**Available data:**
-- -- --
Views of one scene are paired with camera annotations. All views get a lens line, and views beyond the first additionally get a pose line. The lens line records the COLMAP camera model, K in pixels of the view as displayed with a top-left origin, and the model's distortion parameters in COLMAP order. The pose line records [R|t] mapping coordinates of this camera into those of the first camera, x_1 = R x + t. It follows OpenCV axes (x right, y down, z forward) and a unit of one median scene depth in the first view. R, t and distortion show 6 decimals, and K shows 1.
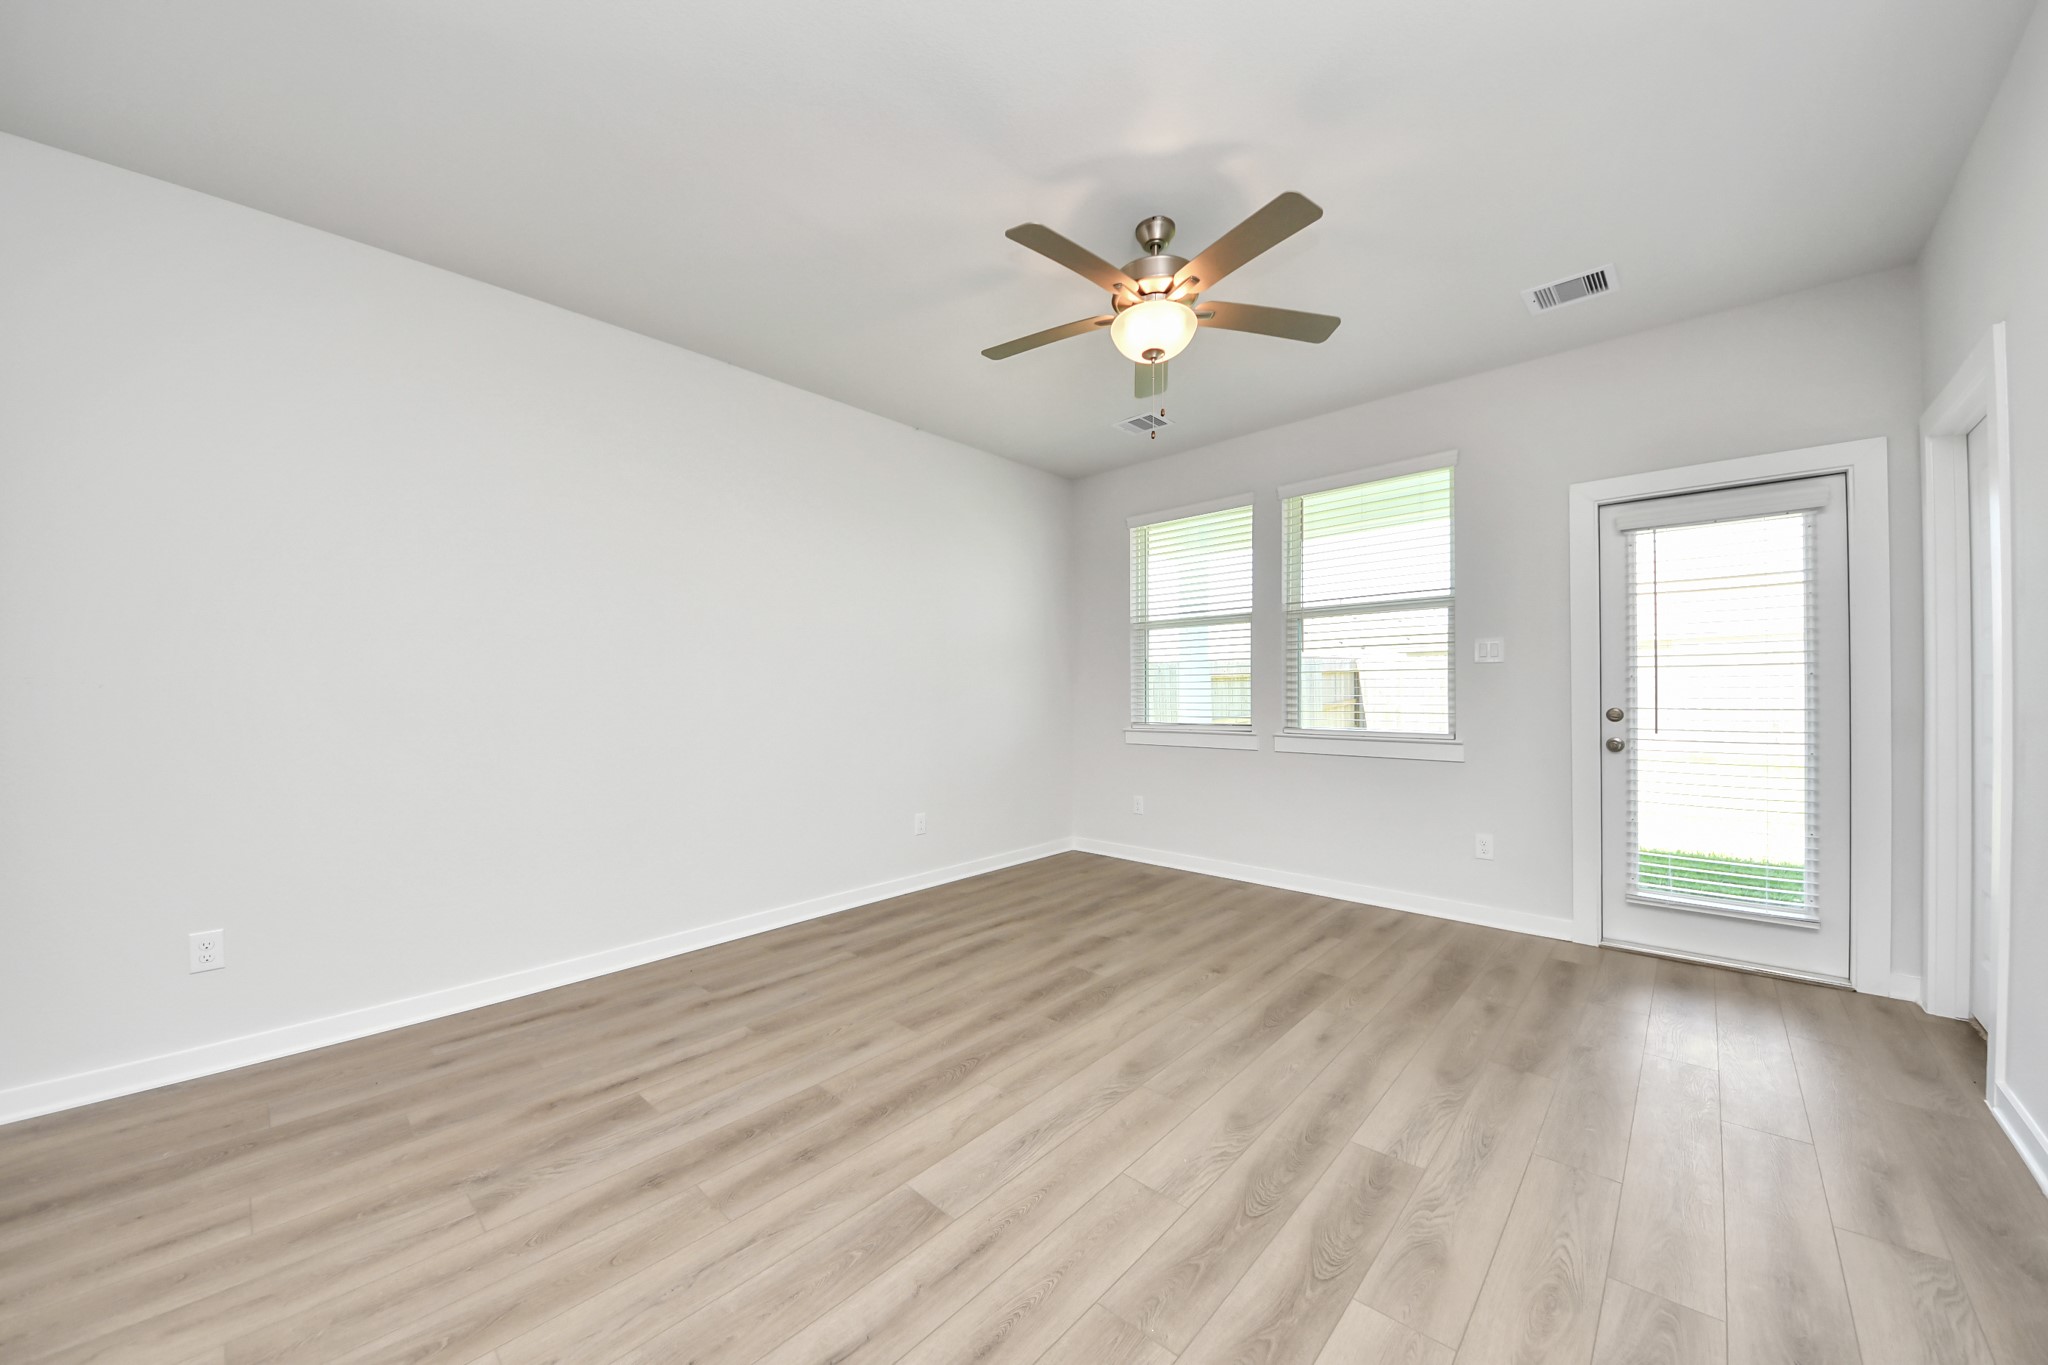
lens RADIAL K [[746.2, 0, 1007.0], [0, 746.2, 685.0], [0, 0, 1]] dist [0.001212, -0.007639]
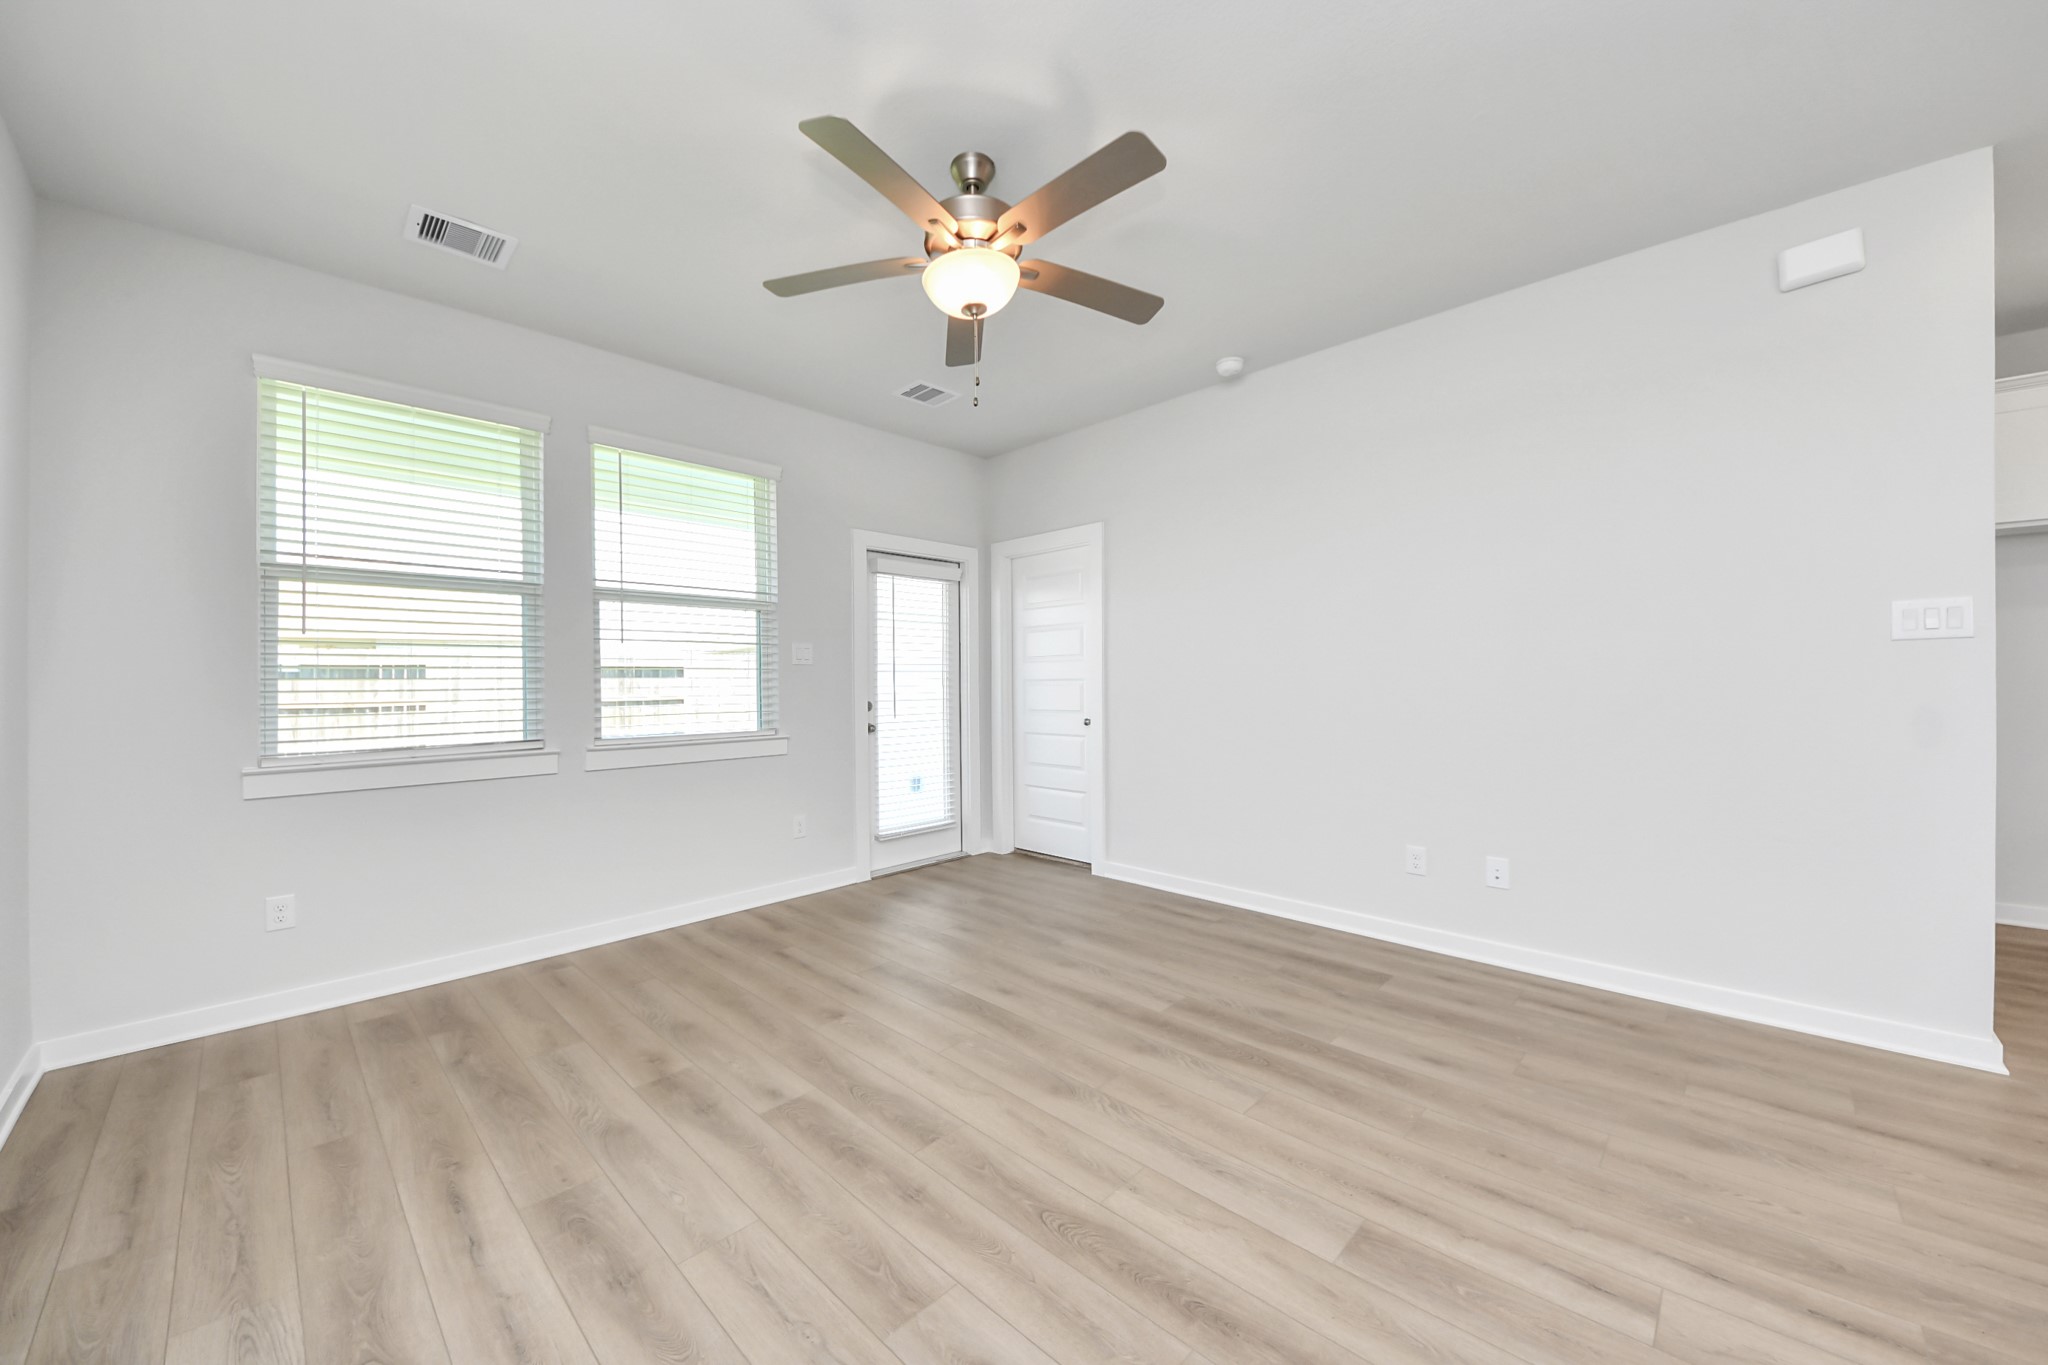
lens RADIAL K [[739.1, 0, 1024.0], [0, 739.1, 682.5], [0, 0, 1]] dist [0.060087, -0.034484]
pose [[0.001707, 0.000552, 0.999998, -0.531712], [-0.003152, 0.999995, -0.000547, -0.002754], [-0.999994, -0.003151, 0.001709, 0.709400]]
-- -- --
**Task to complete:** Could you give the material above again, exactly and without its pictures?

**Final answer:**
Views of one scene are paired with camera annotations. All views get a lens line, and views beyond the first additionally get a pose line. The lens line records the COLMAP camera model, K in pixels of the view as displayed with a top-left origin, and the model's distortion parameters in COLMAP order. The pose line records [R|t] mapping coordinates of this camera into those of the first camera, x_1 = R x + t. It follows OpenCV axes (x right, y down, z forward) and a unit of one median scene depth in the first view. R, t and distortion show 6 decimals, and K shows 1.
lens RADIAL K [[746.2, 0, 1007.0], [0, 746.2, 685.0], [0, 0, 1]] dist [0.001212, -0.007639]
lens RADIAL K [[739.1, 0, 1024.0], [0, 739.1, 682.5], [0, 0, 1]] dist [0.060087, -0.034484]
pose [[0.001707, 0.000552, 0.999998, -0.531712], [-0.003152, 0.999995, -0.000547, -0.002754], [-0.999994, -0.003151, 0.001709, 0.709400]]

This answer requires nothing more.